Meraki access points equipped with omnidirectional antennas typically achieve a range of 100 meters.

But this is in theory, in practice it will depend a lot on the type of implementation.

In high-density environments, for example, we should consider one AP per square meter.

I particularly take into account the number of clients per floor x3 (considering that each user will have at least 3 devices) and considering up to 50 clients per AP (30 is recommended).

I am not a Cisco Meraki employee. My suggestions are based on documentation of Meraki best practices and day-to-day experience.

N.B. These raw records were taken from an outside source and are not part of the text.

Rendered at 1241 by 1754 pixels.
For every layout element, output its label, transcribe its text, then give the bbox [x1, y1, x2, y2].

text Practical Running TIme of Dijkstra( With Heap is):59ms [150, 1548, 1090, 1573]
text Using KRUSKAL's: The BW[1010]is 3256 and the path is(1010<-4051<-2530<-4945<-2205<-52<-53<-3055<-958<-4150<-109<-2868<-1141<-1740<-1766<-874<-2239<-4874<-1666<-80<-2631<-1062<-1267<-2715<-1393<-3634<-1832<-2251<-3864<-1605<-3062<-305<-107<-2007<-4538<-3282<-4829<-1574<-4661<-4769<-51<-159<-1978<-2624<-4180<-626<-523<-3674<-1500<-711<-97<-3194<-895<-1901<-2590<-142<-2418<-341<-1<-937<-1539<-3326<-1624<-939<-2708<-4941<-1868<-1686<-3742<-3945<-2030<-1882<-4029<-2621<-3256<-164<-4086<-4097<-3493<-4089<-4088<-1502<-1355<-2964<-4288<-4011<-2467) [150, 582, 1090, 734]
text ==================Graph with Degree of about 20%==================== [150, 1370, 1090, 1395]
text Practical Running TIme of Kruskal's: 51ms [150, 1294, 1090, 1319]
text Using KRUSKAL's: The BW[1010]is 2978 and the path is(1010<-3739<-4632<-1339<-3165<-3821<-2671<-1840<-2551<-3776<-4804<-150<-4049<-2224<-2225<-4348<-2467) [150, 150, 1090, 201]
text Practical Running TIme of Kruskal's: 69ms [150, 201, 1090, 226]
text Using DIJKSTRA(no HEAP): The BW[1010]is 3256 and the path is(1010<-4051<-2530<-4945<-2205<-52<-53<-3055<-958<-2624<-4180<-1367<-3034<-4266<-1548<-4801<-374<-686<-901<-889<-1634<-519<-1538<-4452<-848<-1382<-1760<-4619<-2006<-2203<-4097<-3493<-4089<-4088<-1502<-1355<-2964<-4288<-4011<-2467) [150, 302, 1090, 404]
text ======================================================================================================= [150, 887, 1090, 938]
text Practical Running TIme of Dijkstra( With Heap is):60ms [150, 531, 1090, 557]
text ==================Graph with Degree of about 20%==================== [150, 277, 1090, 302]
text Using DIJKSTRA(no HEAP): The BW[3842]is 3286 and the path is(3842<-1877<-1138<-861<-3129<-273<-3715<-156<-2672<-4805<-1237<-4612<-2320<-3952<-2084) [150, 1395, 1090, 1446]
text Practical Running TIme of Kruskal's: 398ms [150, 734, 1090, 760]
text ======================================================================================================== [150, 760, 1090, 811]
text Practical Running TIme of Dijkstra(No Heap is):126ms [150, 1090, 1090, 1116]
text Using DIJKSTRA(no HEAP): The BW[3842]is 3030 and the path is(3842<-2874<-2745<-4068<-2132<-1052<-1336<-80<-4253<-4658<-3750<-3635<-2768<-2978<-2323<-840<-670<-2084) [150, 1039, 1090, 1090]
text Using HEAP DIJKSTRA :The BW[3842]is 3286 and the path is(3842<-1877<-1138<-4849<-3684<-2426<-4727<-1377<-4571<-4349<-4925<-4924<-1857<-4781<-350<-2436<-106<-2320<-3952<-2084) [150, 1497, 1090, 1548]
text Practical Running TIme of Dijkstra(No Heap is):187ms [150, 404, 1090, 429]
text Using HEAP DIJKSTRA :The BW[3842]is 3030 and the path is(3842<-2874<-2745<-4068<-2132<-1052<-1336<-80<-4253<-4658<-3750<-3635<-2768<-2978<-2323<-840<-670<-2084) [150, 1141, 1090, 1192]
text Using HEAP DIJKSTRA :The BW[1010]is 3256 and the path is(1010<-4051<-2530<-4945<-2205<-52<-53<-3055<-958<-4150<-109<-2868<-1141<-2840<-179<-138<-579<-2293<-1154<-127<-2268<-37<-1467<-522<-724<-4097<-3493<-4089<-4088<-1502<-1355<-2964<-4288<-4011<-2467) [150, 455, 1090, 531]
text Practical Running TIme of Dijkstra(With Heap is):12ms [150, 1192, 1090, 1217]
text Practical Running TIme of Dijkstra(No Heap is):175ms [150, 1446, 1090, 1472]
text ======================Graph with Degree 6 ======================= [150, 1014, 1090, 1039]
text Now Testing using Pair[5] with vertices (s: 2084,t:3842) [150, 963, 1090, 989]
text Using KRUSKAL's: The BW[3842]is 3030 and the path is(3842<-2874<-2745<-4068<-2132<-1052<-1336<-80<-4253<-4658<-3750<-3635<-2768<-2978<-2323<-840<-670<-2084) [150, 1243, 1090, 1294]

Please, if this post was useful, leave your kudos and mark it as solved.
GreenMan
Meraki Employee
Meraki Employee

I'd really recommend conducting a full site survey - that will examine signal propagation in your environment.   Note too that (just) coverage doesn't guarantee good user experience;   take extreme example - an AP on the centre spot, with high gain omni antennas will provide coverage for a football stadium, but when all the fans arrive and want to connect, while they can see the AP, nothing will work.

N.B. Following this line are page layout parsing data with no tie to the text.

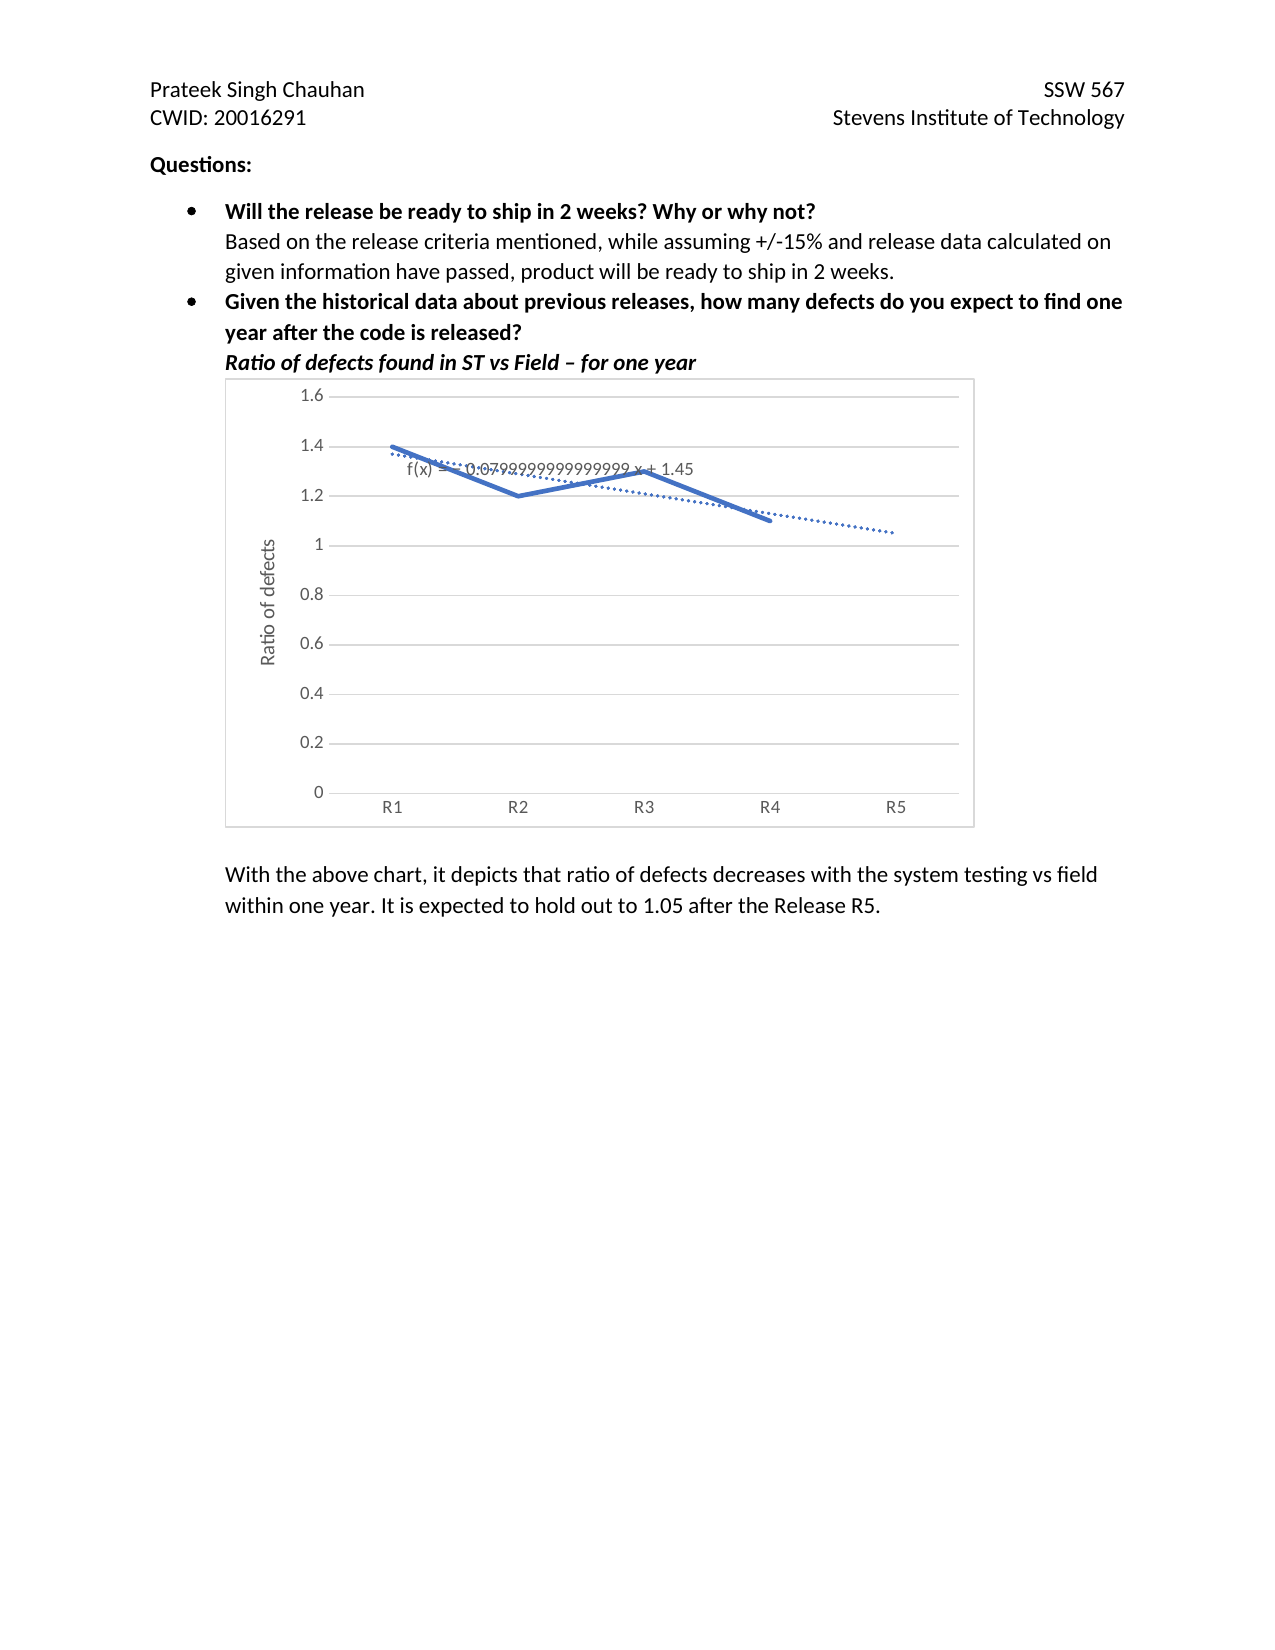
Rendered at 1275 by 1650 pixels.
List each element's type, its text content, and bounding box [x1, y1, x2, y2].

list Based on the release criteria mentioned, while assuming +/-15% and release data calculated on given information have passed, product will be ready to ship in 2 weeks. [225, 227, 1125, 285]
list With the above chart, it depicts that ratio of defects decreases with the system testing vs field within one year. It is expected to hold out to 1.05 after the Release R5. [225, 861, 1125, 919]
list Will the release be ready to ship in 2 weeks? Why or why not? [187, 197, 1125, 225]
text Questions: [150, 150, 1125, 178]
list Ratio of defects found in ST vs Field – for one year [225, 348, 1125, 376]
list Given the historical data about previous releases, how many defects do you expect to find one year after the code is released? [187, 287, 1125, 346]
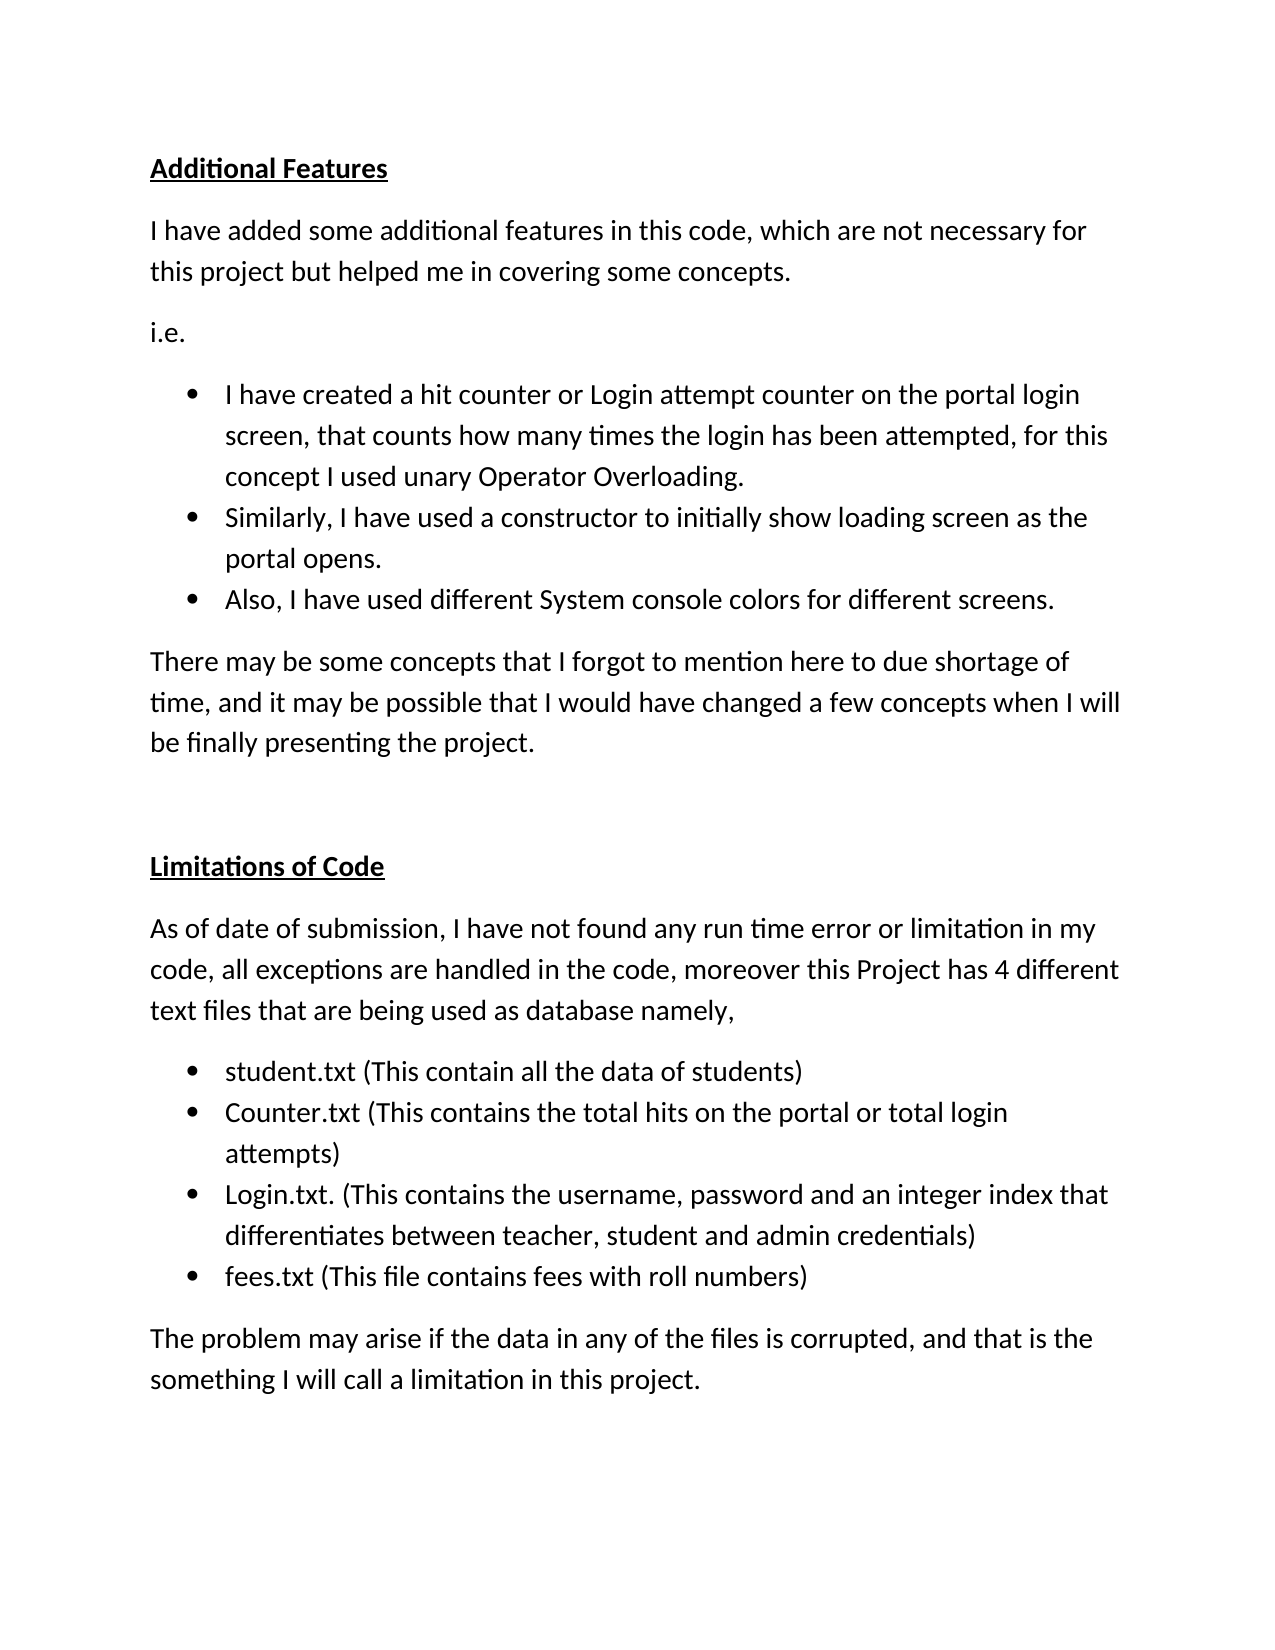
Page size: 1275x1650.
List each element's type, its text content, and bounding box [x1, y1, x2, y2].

text I have added some additional features in this code, which are not necessary for this project but helped me in covering some concepts. [150, 212, 1125, 288]
list student.txt (This contain all the data of students) [187, 1053, 1125, 1089]
text As of date of submission, I have not found any run time error or limitation in my code, all exceptions are handled in the code, moreover this Project has 4 different text files that are being used as database namely, [150, 910, 1125, 1027]
text The problem may arise if the data in any of the files is corrupted, and that is the something I will call a limitation in this project. [150, 1320, 1125, 1429]
list Similarly, I have used a constructor to initially show loading screen as the portal opens. [187, 499, 1125, 576]
list Login.txt. (This contains the username, password and an integer index that differentiates between teacher, student and admin credentials) [187, 1176, 1125, 1253]
list Counter.txt (This contains the total hits on the portal or total login attempts) [187, 1094, 1125, 1171]
text i.e. [150, 314, 1125, 350]
list I have created a hit counter or Login attempt counter on the portal login screen, that counts how many times the login has been attempted, for this concept I used unary Operator Overloading. [187, 376, 1125, 494]
text Limitations of Code [150, 848, 1125, 884]
text Additional Features [150, 150, 1125, 186]
list Also, I have used different System console colors for different screens. [187, 581, 1125, 617]
text There may be some concepts that I forgot to mention here to due shortage of time, and it may be possible that I would have changed a few concepts when I will be finally presenting the project. [150, 643, 1125, 760]
list fees.txt (This file contains fees with roll numbers) [187, 1258, 1125, 1294]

As part of your site survey, have the designer and the testing address the number and type of client devices you will have, where they will be located and what applications they will be using.   They will likely need to think about density even more than coverage.

cmr
Kind of a big deal
Kind of a big deal

@TheAlchemist I'd echo what @GreenMan said, you really have to test it out.  For example in one site the range in a particular direction is no more than 4m as about 1m of that is solid brick.  In another site it is over 50m as there is much less in the way.  Sometimes even a glass window can totall block the signal, depending on coverings.